Yes, the idiots are back, and they’re dumber than ever. Despite having voices in her head and a broken heart, the most illiterate English Major to ever train for the fast food industry has somehow landed a job in publishing. Sadly her estranged boyfriend is in the pokey for numerous copyright violations, attempted bribery and (surprisingly) not kidnap, prompting Hanna to spend much of her time sighing, crying and staring at her thumbs. Even worse, she has to fend off the moustachioed advances of her hipster boss Timothy Grope, who keeps sending her mysterious and threatening text messages – that is when he’s not drawing doodles of her tied to train-tracks.
But soon she is forced to make the biggest decision of her life when Crispian wants her back. (Spoiler – she says yes. She’s an idiot after all.)
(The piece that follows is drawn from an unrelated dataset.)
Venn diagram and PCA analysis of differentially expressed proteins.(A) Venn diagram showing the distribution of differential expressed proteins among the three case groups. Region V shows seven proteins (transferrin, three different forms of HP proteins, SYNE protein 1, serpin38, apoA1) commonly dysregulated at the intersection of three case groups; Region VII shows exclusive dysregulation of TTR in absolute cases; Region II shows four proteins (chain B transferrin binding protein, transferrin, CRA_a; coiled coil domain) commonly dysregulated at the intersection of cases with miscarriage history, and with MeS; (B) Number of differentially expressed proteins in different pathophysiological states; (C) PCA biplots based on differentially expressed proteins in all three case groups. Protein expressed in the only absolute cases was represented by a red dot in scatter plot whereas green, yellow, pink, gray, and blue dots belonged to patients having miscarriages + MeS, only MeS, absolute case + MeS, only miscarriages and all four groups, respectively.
Thankfully (at least from the standpoint of dramatic tension) it’s not a happy, rose strewn path to the altar when your fiancé is in federal custody, your friends are preoccupied with Kindle porn and cryptozoology and there’s a strange girl who keeps climbing out of dumpsters to scream at you.
Really. It’s enough to make a girl crazy(er), and even with Crispian out on house arrest Hanna still has to find a wedding suit that adequately disguises the bulge of his electronic tag and suffer the horrified objections of her friends, her mother, his mother, her boss, her boss’s boss, the voices in her head and even Crispian’s annoying and suspiciously blonde, leggy, beautiful attorney. It’s almost as if getting married to someone you’ve known for less than a month is a catastrophically stupid idea…
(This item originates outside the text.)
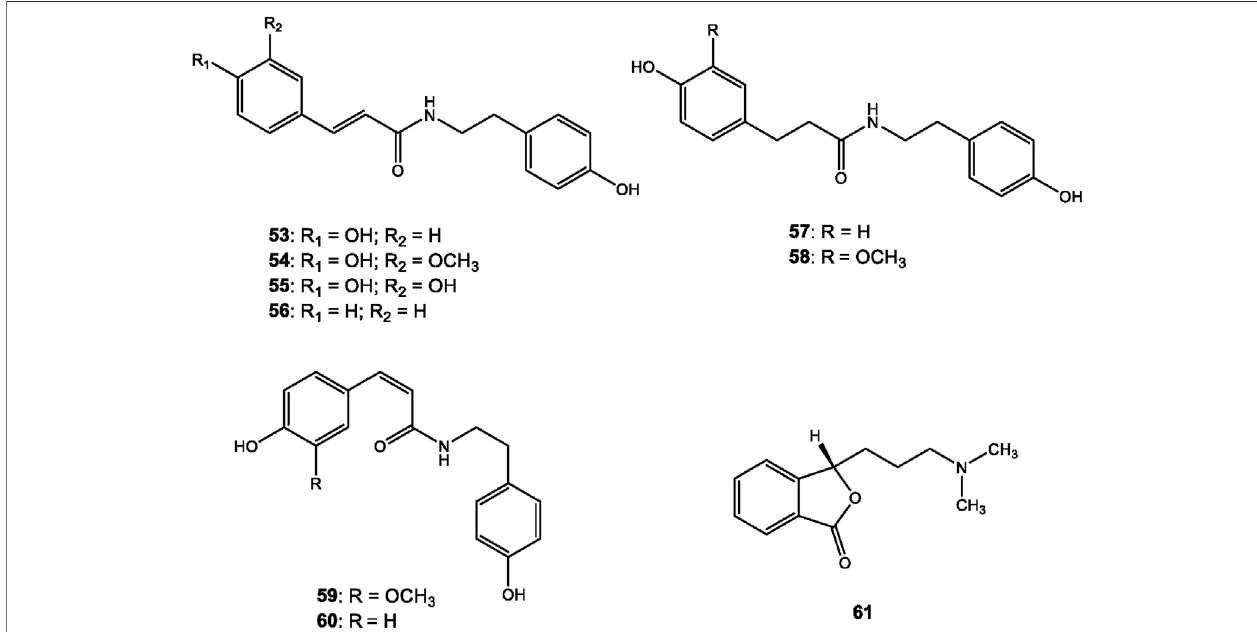
FIGURE 4 | Structures of organic amine alkaloids reported in Dendrobium .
Fifty Shades Later – An Inevitable Conclusion
Brace yourself for the final excursion into the dysfunctional life of Hanna Neigh (née Squeal) and her brooding, bondage-freak husband, Mr. Neigh.
It’s not easy being the skinny, rich and beautiful wife of a billionaire, especially when you’re in the South of France and the hotel where you wanted to stay has been besmirched by the presence of the trashy romance writer responsible for the infamous ‘Sasquatch Gangbang’ novels. To add further complications to her meaningless existence, Hanna can’t find a decent martini on the entire Cote d’Azur and someone keeps sending her threatening e-mails. Worse, her Inner Goddess keeps reminding her about the part of Book Two where her husband died in a helicopter crash, although that’s kind of her own fault for anthropomorphising aspects of her creaking mental processes in such an incredibly annoying way.
Who is driving the mysterious black van labelled INEPT KIDNAPPERS INC? What really happened to felonious Brony-billionaire Crispian Neigh on the night of the Kleptocrats Only Masqued Ball? Have the ponies stopped screaming yet? And is this the one where they finally do anal? (No)
Confused? You will be.
Incompetent editors, angry birds, sweary children, transvestite workaholics, myopic libertarians and horrible things that happen to My Little Pony all collide in the final part of the anarchic Fifty Shades of Neigh trilogy.